Der durch einen Satz geäußerte Sprechakt ist eine Funktion der Bedeutung des Satzes, z.B. ist die Aufforderung (Sprechakt) eines Gegenübers, die Tür zu schließen, eine Funktion der Bedeutung des Satzes „Schließ’ bitte die Tür zu.“12. Grundsätzlich ist jeder Sprechakt durch einen Satz eindeutig bestimmbar, wenn der Zusammenhang stimmt und der Sprecher aufrichtig spricht13. Die direkte Bedeutung eines Satzes bestimmt aber nicht immer die Art des Sprechaktes, der mit dem Satz geäußert wird, da ein Sprecher mehr meinen kann, als er tatsächlich sagt. Zur besseren Veranschaulichung dient folgender Satz: „Can you reach the salt?“. Auf der einen Seite ist der Satz eine direkte Frage, ob der Hörer in der Lage ist, das Salz zu erreichen. Auf der anderen Seite aber beinhaltet er eine versteckte Aufforderung an den Hörer, das Salz herüber zu reichen14. Die zweite Bedeutung beinhaltet einen indirekten Sprechakt, der die Funktion einer Aufforderung beinhaltet. Dieses Phänomen der indirekten Sprechakte wird im Kapitel 5 näher betrachtet.

In seiner Analyse der Sprechakte geht Searle von idealisierten syntaktischen Aussagen aus, deren Bedeutung klar verständlich ist. Seiner Meinung nach kann ohne Idealisierung und Abstraktion keine Systematisierung der Sprechakte erzielt werden15. Dieser stark theoretische Ansatz gilt heutzutage als umstritten, da die Menschen im normalen Alltag üblicherweise keine konstruierten Sätze verwenden, um zu kommunizieren.

2.3 Referenz und Prädikation

Als Referenz wird die Bezugnahme des Sprechers auf belebte oder unbelebte Objekte oder Sachverhalte bezeichnet, d.h. der Sprecher nimmt mit seiner Äußerung auf die außersprachliche Welt Bezug. Searle definiert die Referenz folgendermaßen:

Any expression which serves to identify any thing, process, event, action, or any other kind of ‘individual’ or ‘particular’ I shall call a referring expression. Referring expressions point to particular things; they answer the questions “Who?” “What?” “Which?” It is by their function, not always by their surface grammatical form or their manner of performing their function, that referring expressions are to be known.16

Eine Referenz kann dabei nur als Teil der Äußerung eines illokutionären Aktes ausgedrückt werden17.

> _VERFÜGBARE DATEN_
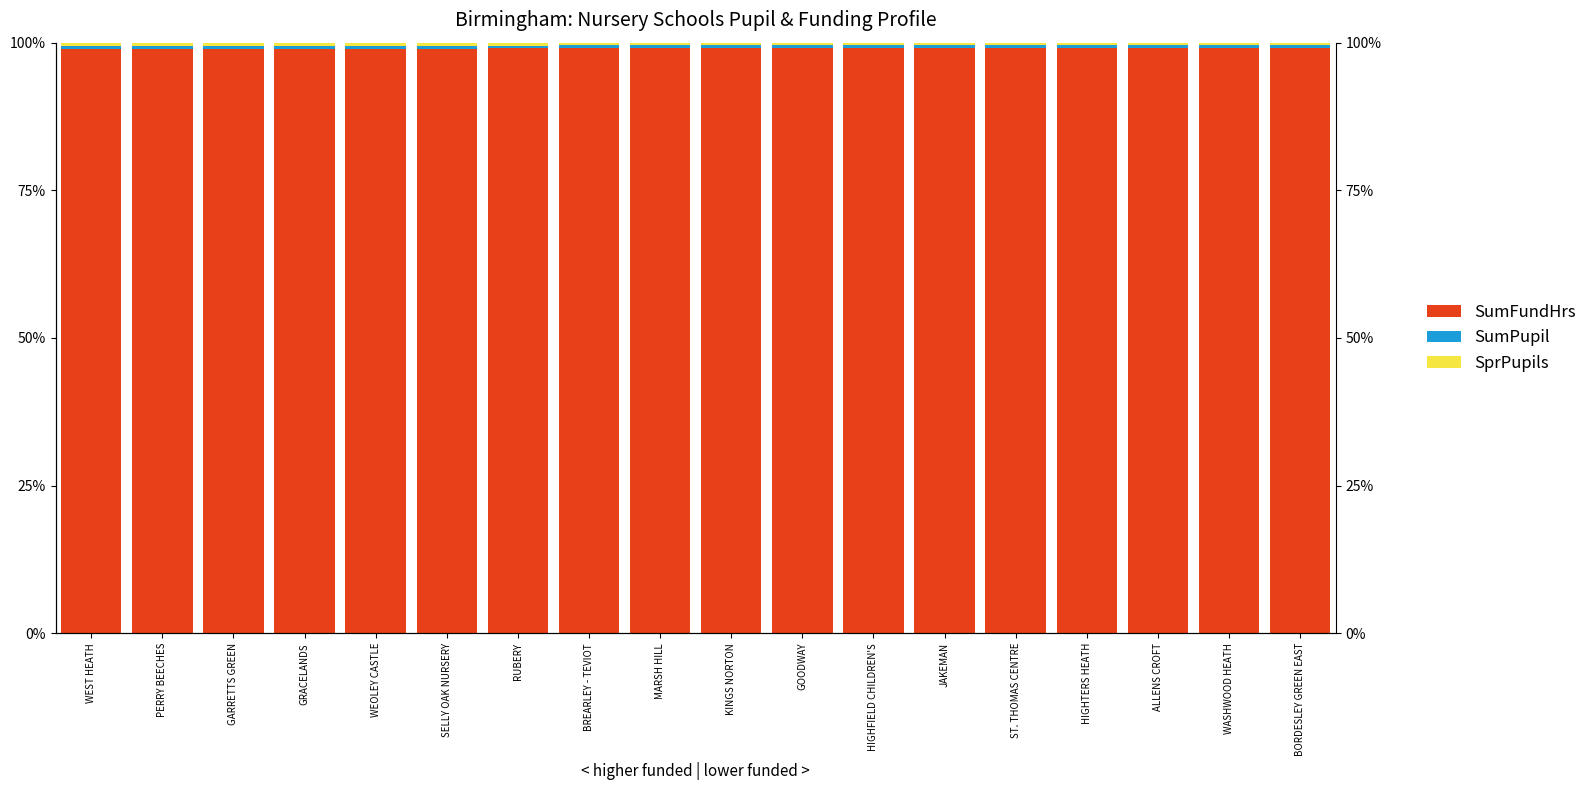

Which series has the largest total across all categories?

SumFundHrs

--

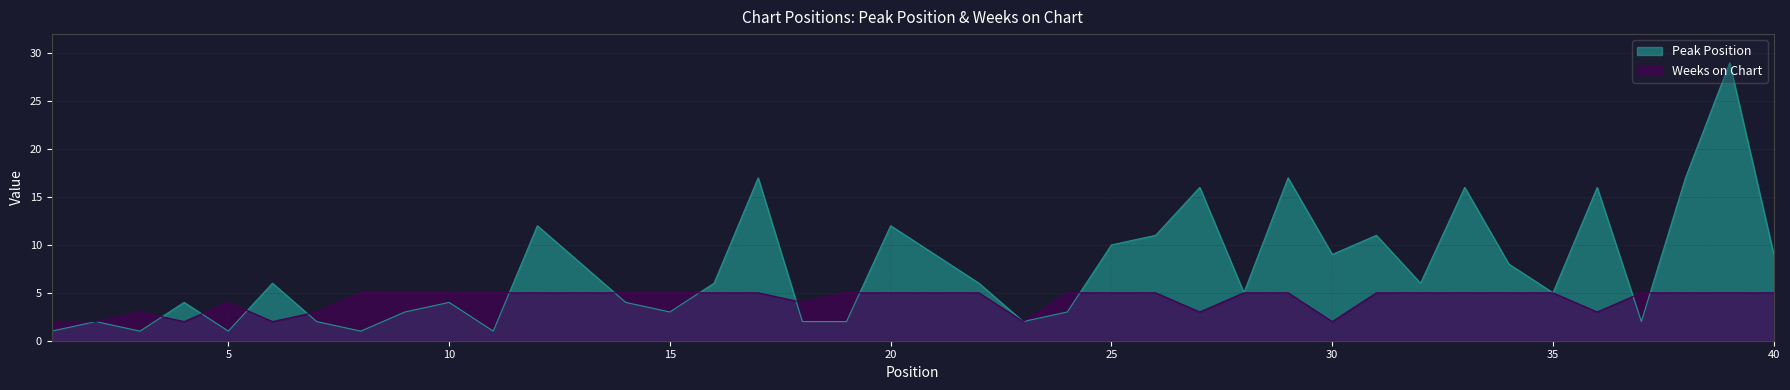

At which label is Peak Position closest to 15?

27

> _ZU ERLEDIGENDE AUFGABEN_
1) Beantworte zum Text über Sprechakte diese Fragen:
(a) Mit welchem englischen Satz wird der indirekte Sprechakt veranschaulicht?
(b) In welchem Kapitel werden indirekte Sprechakte näher betrachtet?
(c) Als was wird Referenz laut dem Text bezeichnet?
2) Gib den Abschnitt des Textes über Sprechakte von „Any expression which“ bis „Aktes ausgedrückt werden17.“ wieder und ersetze dabei „illokutionären Aktes“ durch „illokutionären Sprechaktes“.
3) Fasse den Absatz des Textes über Sprechakte, der mit „In seiner Analyse der Sprechakte“ beginnt, als kurze Liste zusammen.
Arbeite ausschließlich mit dem Ausgangstext.

> _LÖSUNGEN_
1)
(a) „Can you reach the salt?“
(b) Im Kapitel 5.
(c) Als die Bezugnahme des Sprechers auf belebte oder unbelebte Objekte oder Sachverhalte.

2)
Any expression which serves to identify any thing, process, event, action, or any other kind of ‘individual’ or ‘particular’ I shall call a referring expression. Referring expressions point to particular things; they answer the questions “Who?” “What?” “Which?” It is by their function, not always by their surface grammatical form or their manner of performing their function, that referring expressions are to be known.16

Eine Referenz kann dabei nur als Teil der Äußerung eines illokutionären Sprechaktes ausgedrückt werden17.

3)
- Searle geht in seiner Analyse von idealisierten syntaktischen Aussagen mit klar verständlicher Bedeutung aus.
- Ohne Idealisierung und Abstraktion ist für ihn keine Systematisierung der Sprechakte möglich.
- Dieser theoretische Ansatz gilt heute als umstritten, weil Menschen im Alltag üblicherweise keine konstruierten Sätze verwenden.